It is getting to that time again when the subject of climate change and what needs to be done about it will be filling the headlines. This year’s United Nations Climate Change Conference is set to be held in Paris from November 30 to December 11.
To its credit, the maritime industry (through the work done by the IMO) has already put in place many measures to reduce greenhouse gas emissions. There is the Energy Efficiency Design Index (EEDI) for new ships, and the Ship Energy Efficiency Management Plan (SEEMP) for all ships. In fact the maritime industry is one of the few industries which that can hold up its hand and say that it has taken note of the concerns with regard to climate change, and has actually taken positive steps to do something about it.

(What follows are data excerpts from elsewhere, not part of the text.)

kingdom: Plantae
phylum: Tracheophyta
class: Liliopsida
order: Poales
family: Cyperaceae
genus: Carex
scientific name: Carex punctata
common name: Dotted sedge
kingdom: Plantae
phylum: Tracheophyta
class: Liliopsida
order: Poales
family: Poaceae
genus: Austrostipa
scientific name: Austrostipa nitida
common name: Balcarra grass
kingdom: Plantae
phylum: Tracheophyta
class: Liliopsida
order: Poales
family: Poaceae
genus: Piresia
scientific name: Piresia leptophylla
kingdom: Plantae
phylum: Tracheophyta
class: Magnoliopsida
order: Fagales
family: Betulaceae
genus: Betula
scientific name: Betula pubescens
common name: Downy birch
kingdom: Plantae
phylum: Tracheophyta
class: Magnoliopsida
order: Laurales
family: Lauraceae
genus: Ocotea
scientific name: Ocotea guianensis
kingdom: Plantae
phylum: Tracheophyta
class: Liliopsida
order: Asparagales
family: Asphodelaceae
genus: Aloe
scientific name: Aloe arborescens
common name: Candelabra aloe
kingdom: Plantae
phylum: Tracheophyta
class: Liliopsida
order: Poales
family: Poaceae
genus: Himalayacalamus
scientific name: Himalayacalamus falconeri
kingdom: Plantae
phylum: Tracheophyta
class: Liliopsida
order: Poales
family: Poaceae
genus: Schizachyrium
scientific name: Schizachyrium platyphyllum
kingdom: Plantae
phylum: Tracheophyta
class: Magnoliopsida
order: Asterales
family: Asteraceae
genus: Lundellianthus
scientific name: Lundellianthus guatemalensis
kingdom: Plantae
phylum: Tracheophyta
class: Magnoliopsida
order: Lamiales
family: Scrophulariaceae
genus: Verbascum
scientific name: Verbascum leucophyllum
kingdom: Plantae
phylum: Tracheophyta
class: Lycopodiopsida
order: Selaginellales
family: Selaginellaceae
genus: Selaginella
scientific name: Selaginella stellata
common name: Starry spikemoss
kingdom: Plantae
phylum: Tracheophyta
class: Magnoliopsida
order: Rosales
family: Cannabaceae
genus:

Annex VI of the International Convention for the Prevention of Pollution from Ships (MARPOL 73/78) was first adopted back in 1997, and entered into force in May 2005. The Annex applies to all ships, although certification is dependent on the size and date of construction of the vessel. Ships of 400 gross tons and above which fly the flag of a state having ratified the Convention, or are engaged in international voyages to countries that have ratified the convention, are required to have an International Air Pollution Prevention Certificate (IAPP Certificate).
Various countries including the EU and its Member States have been ardent supporters of the IMO’s efforts to reduce emissions. EU regulation 2015/757 deals with the monitoring, reporting and verification (MRV) of carbon dioxide (CO2) emissions from maritime transport, and it entered into force on 1st July 2015. Its purpose is to standardize the way in which CO2 emissions are recorded, and applies to ships over 5,000 GT which undertake one or more voyages between, into, or out of EU ports.
The various requirements of the regulation are being introduced in stages. Ship monitoring plans will first need to be submitted for approval so that as of the 1st January 2018, a standard method of monitoring can be commenced. Annual emission reports will then have to be submitted, and the data collected will be made publicly available.
There are however, still outstanding issues to be resolved before this EU regulation is fully implemented. Who will be approved to verify monitoring plans, emission reports, and issue the documents of compliance has yet to be confirmed. It is most likely that many of the tasks will be given over to classification societies and accredited third party verifiers. However, flag states will no doubt be called upon to play their part too.
The European Commission’s initiative is also likely be used as a basis by the IMO as they continue their work on making the maritime industry more environmentally friendly, and to establish global standards. Hopefully, and as stated by the IMO Secretary General Koji Sekimizu; rather than being the politicians, it will be the shipping industry, and the IMO in particular, which is left to decide what the practical measures are that can be implemented within the industry to aid climate change.
This will likely mean further amendments to the MARPOL Convention, but that must surely be a more practical solution all-round, rather than to simply slap further taxation on an industry which plays such an important part in the economy of the world.